We used Twitter's API to fetch tweets according to any given keyword. These tweets were processed using natural language processing and sentiment analysis techniques and persisted in a database, or fetched from the database if previously queried. Using the metadata associated with these analyzed tweets, we used D3 to visualize the number of tweets and their semantic value across a map of the United States. This map is dynamically generated, with zoom functionality and a panel in which we can view tweets associated with a particular state.
We used Django as our web backend, running on a VM hosted by Microsoft Azure. Our REST API calls are routed through an Apache webserver and our database content is serialized and returned by the Django REST Framework. At the moment, our database is a SQLite3 database, but it is trivial to scale our database by switching to PostgreSQL sometime in the future.
The frontend is written in D3 and Vue.js, with Gulp as our dependency manager. This makes simple fetch API calls to the backend and we can retrieve and query specific keywords according to the URL of the request. The JSON data retrieved by these calls is inserted into the javascript-based view layer, and rendered to the user. In order to embed properly styled tweets, we make another HTTP request to Twitter using the IDs of the analyzed tweets.
In order to analyze these tweets we wrote a library, with calls to the TwitterAPI, that retrieve an abundance of tweets queried by a keyword, which we then run through an natural language processing API that returns the probability of positive/negative sentiments associated with the text of each tweet.
We experienced considerable challenges when attempting to decouple our frontend (client-side) fetch API calls from the backend. CORS was a problem in this case. Additionally, we found that a high proportion of the analyzed tweets have neutral sentiment. In the future, we hope that we can fine tune the sentiment analysis of the tweets to refine the results. We also had trouble finding accurate geolocation information for each tweet, and instead had to rely on the Google Geocode API to determine from which state each tweet originated.
Finally, we encountered difficulties when dealing with Twitter's API rate limit.
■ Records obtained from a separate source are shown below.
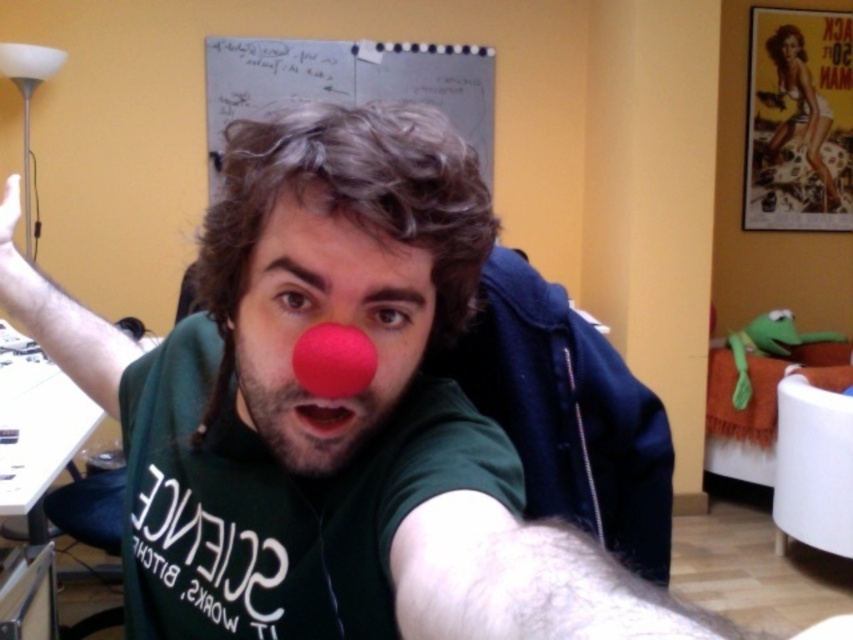
Is matte red nose at center positioned at the back of smooth matte red nose at center?

That is False.

Which of these two, matte red nose at center or smooth matte red nose at center, stands taller?

With more height is matte red nose at center.

Find the location of `matte red nose at center`. matte red nose at center is located at coordinates (325, 320).

Which is below, matte red nose at center or rubber-like red nose at center?

Positioned lower is rubber-like red nose at center.

Can you confirm if matte red nose at center is smaller than rubber-like red nose at center?

Actually, matte red nose at center might be larger than rubber-like red nose at center.

Who is more distant from viewer, (267,385) or (329,360)?

Positioned behind is point (267,385).

Where is `matte red nose at center`? matte red nose at center is located at coordinates (325, 320).

Is the position of rubber-like red nose at center less distant than that of smooth matte red nose at center?

→ Yes, rubber-like red nose at center is in front of smooth matte red nose at center.

Is rubber-like red nose at center below smooth matte red nose at center?

Incorrect, rubber-like red nose at center is not positioned below smooth matte red nose at center.

The height and width of the screenshot is (640, 853). Find the location of `rubber-like red nose at center`. rubber-like red nose at center is located at coordinates (334, 360).

The height and width of the screenshot is (640, 853). In order to click on rubber-like red nose at center in this screenshot , I will do `click(334, 360)`.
The solution to this was to restart the VM and change its IP. We hope to include more tweets with each API request in the future, perhaps by paying to raise the rate limit.
We designed our software stack and architecture very early on in the development process. Despite many challenges, restarts and merge conflicts we stuck to this architecture, and we each produced working components that subscribed to a standardized API, leading to effective iteration and seamless integration.
We learned a great deal about all the technologies used in developing this project, as well as how to navigate the pitfalls associated with using new technologies and other team's APIs.
Since this was the first hackathon for all members of our team, our greatest learning experience came in the form of teamwork and collaboration.
We hope to maintain, refine and document the codebase. Perhaps most importantly, we hope to allow querying by temporal data as well as textual. It would be very cool to watch the sentiment of tweets shift over time (through election cycles, world events, etc.) Since stock exchange depends heavily on the shifting public sentiments, this tool can be greatly used to aid the development of artificial intelligence stock analyzer.